Available in five sizes per orientation, from 12x16 up to 40x60 inches, as a 1.25 inch canvas wrap or with a black floating frame.
Free U.S. shipping on all orders. Printed and shipped from U.S.-based facilities. Most orders arrive within 5 to 10 business days.
Electric Tiger Blues takes a close-up tiger portrait and rebuilds it from angular color blocks instead of brushwork, so the eyes and whisker lines still read clearly even as the surrounding planes shift into blue, orange, and violet. It's a digital-abstract treatment rather than a painterly one, which gives the edges a sharper, almost stained-glass quality.

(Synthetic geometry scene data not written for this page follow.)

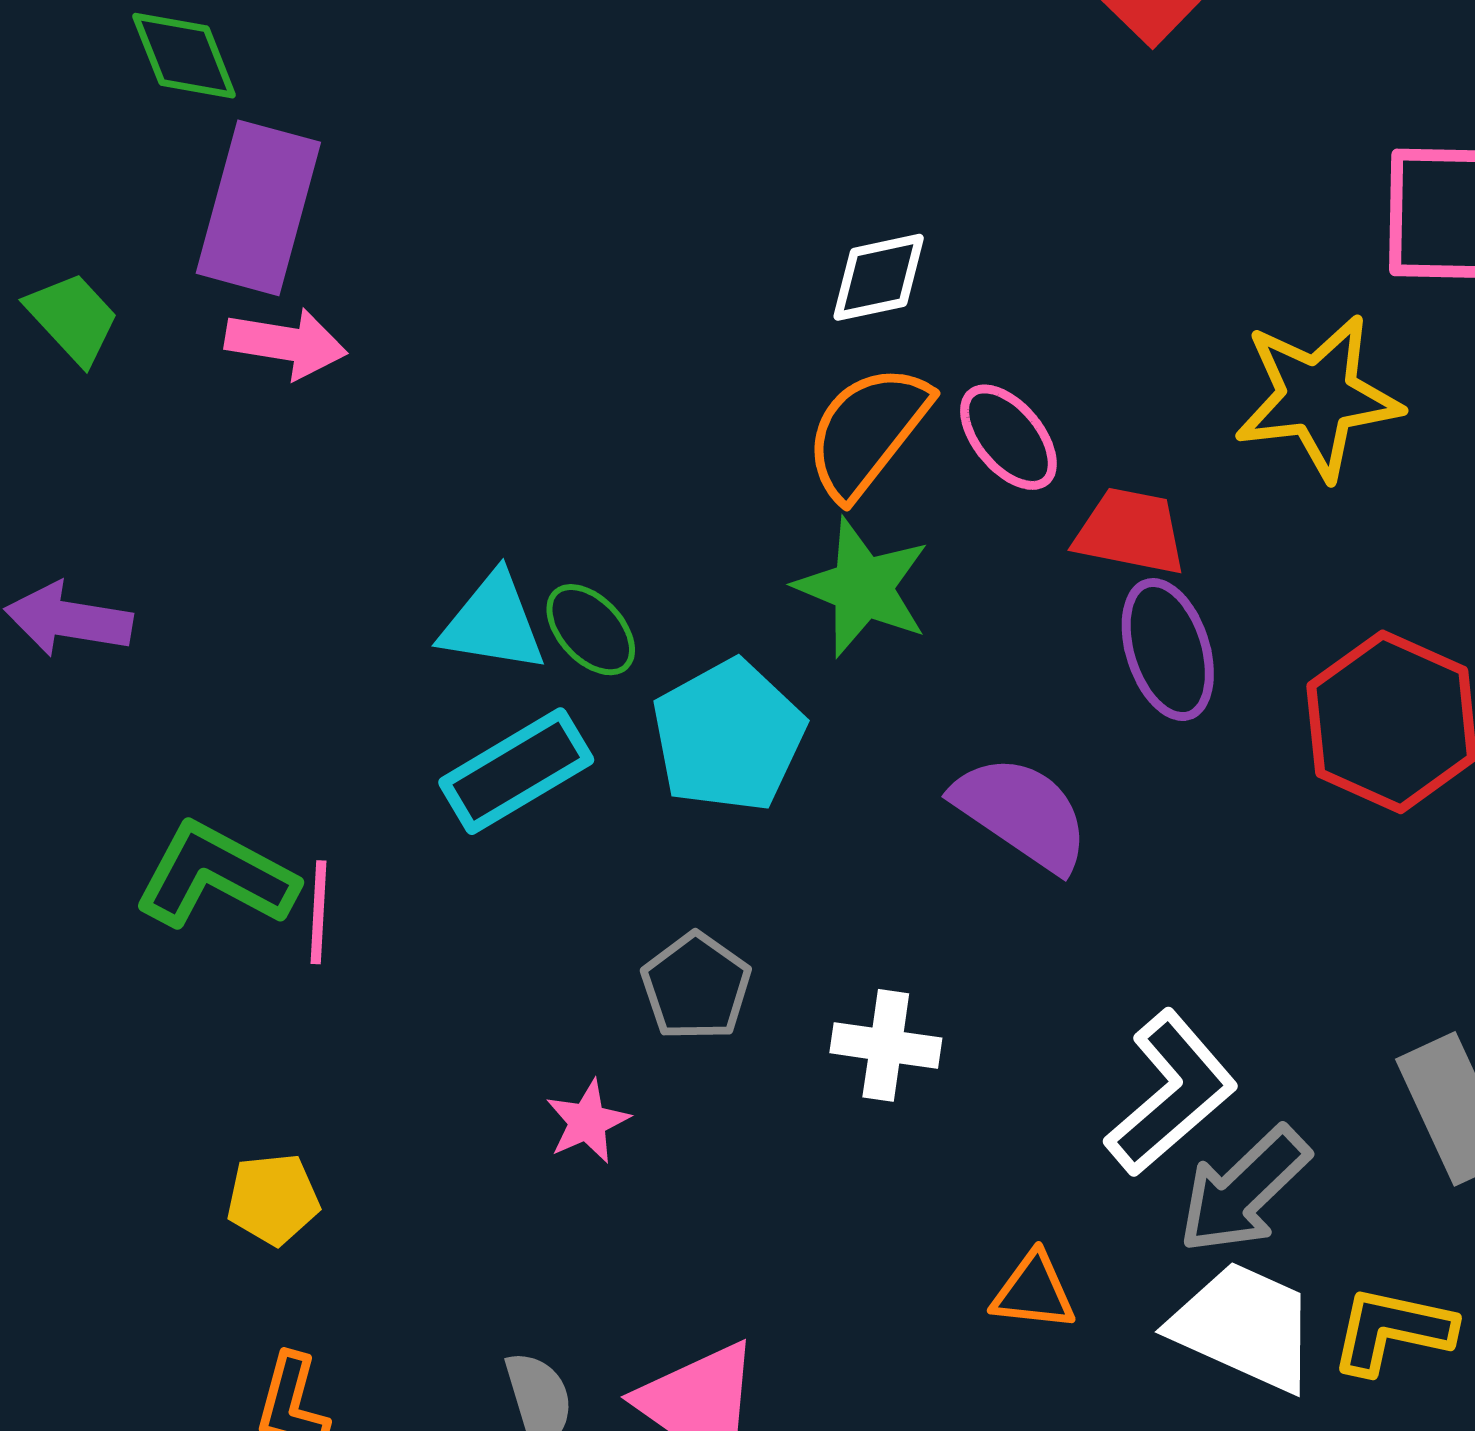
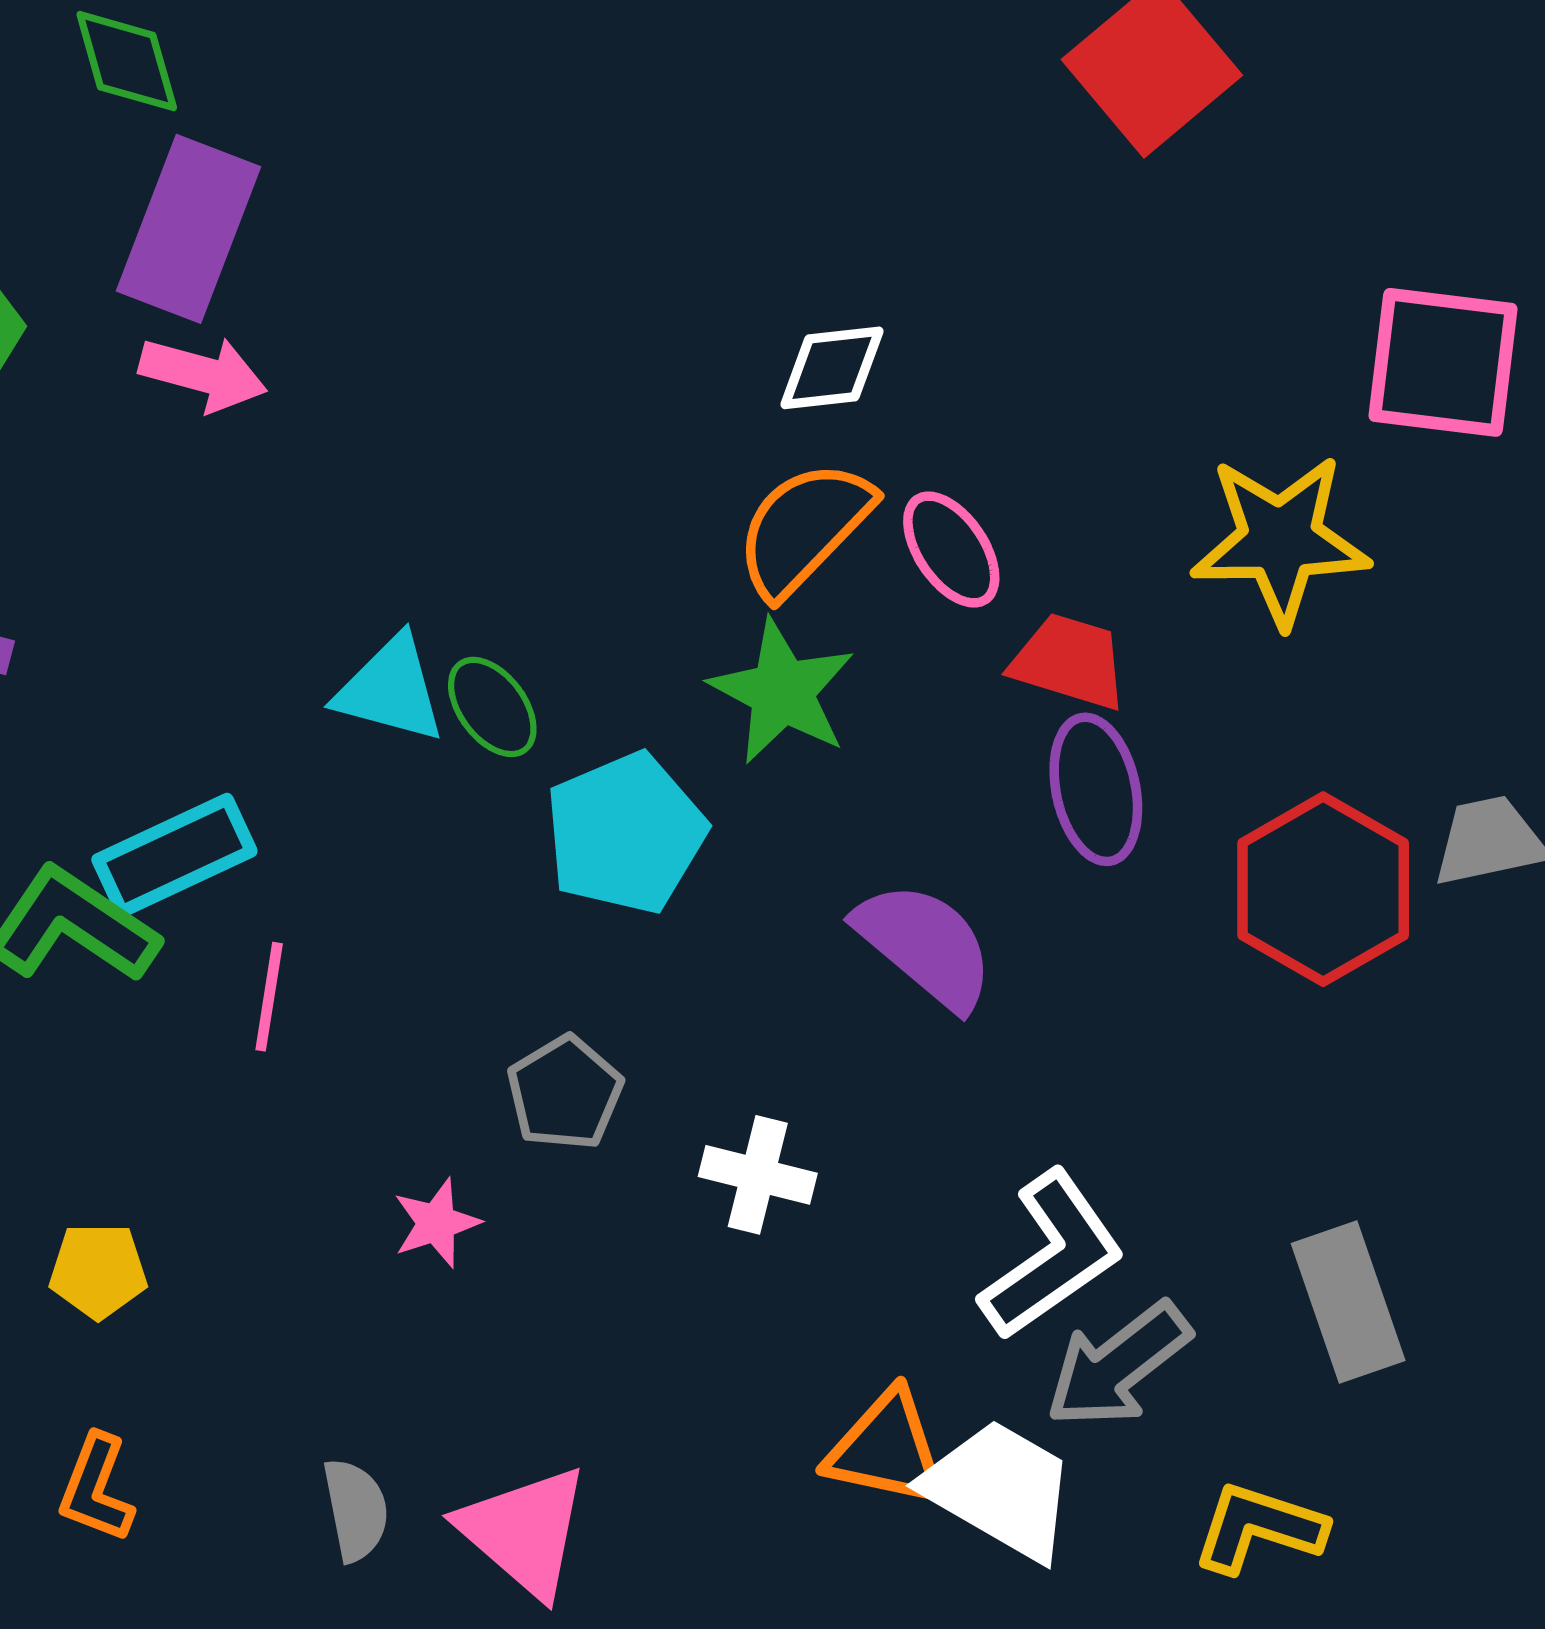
cyan rectangle: (516, 771) -> (174, 855), moved
pink line: (319, 912) -> (269, 997), moved
orange triangle: (1034, 1292) -> (887, 1449), size x1.4
white trapezoid: (1244, 1326) -> (1000, 1489), moved

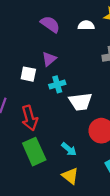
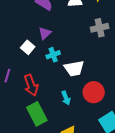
white square: (28, 74) -> (28, 47), turned 32
cyan arrow: (69, 149) -> (66, 98), moved, turned 32

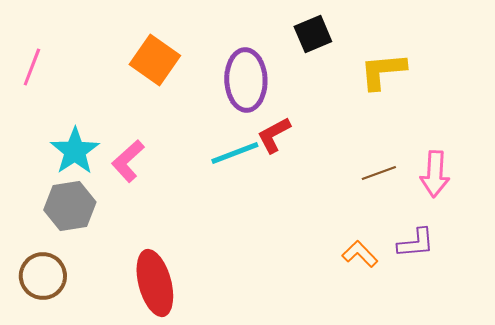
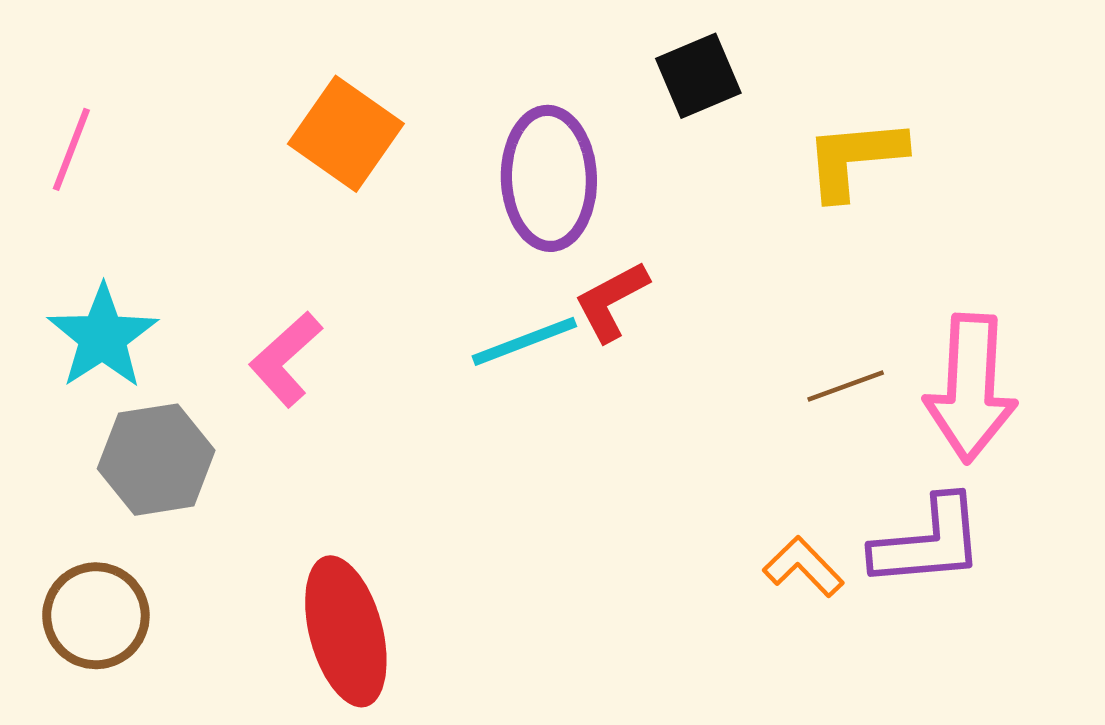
cyan star: (75, 151) -> (103, 337), moved
pink arrow: (435, 174) -> (971, 388), size x1.4
purple L-shape: (416, 243) -> (928, 542), size x1.4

A geometric tiger canvas for living rooms like this works best on a wall that already leans modern, since the fragmented shapes can clash with heavily patterned furniture. For more animal subjects treated with the same bold color approach, see our bold abstract collection. Framed correctly, it also reads as a fragmented big cat wall art piece in a home office.
Yes. The electric blue and orange in this fragmented tiger portrait sit well against beige, charcoal, or warm wood tones because the geometric shapes carry most of the contrast. A neutral wall lets the color blocking read clearly instead of competing with a busy background.
It's abstract. The tiger's face is recognizable in outline, but the geometric fragmentation and bold color blocking push it away from a straightforward wildlife portrait and into contemporary abstract art, closer to what you'd hang alongside modern geometric pieces than a nature print.
That depends on the room. The wrap keeps the fragmented tiger design running edge to edge for a cleaner look, while the floating frame adds a defined border that can ground the piece on a busier gallery wall.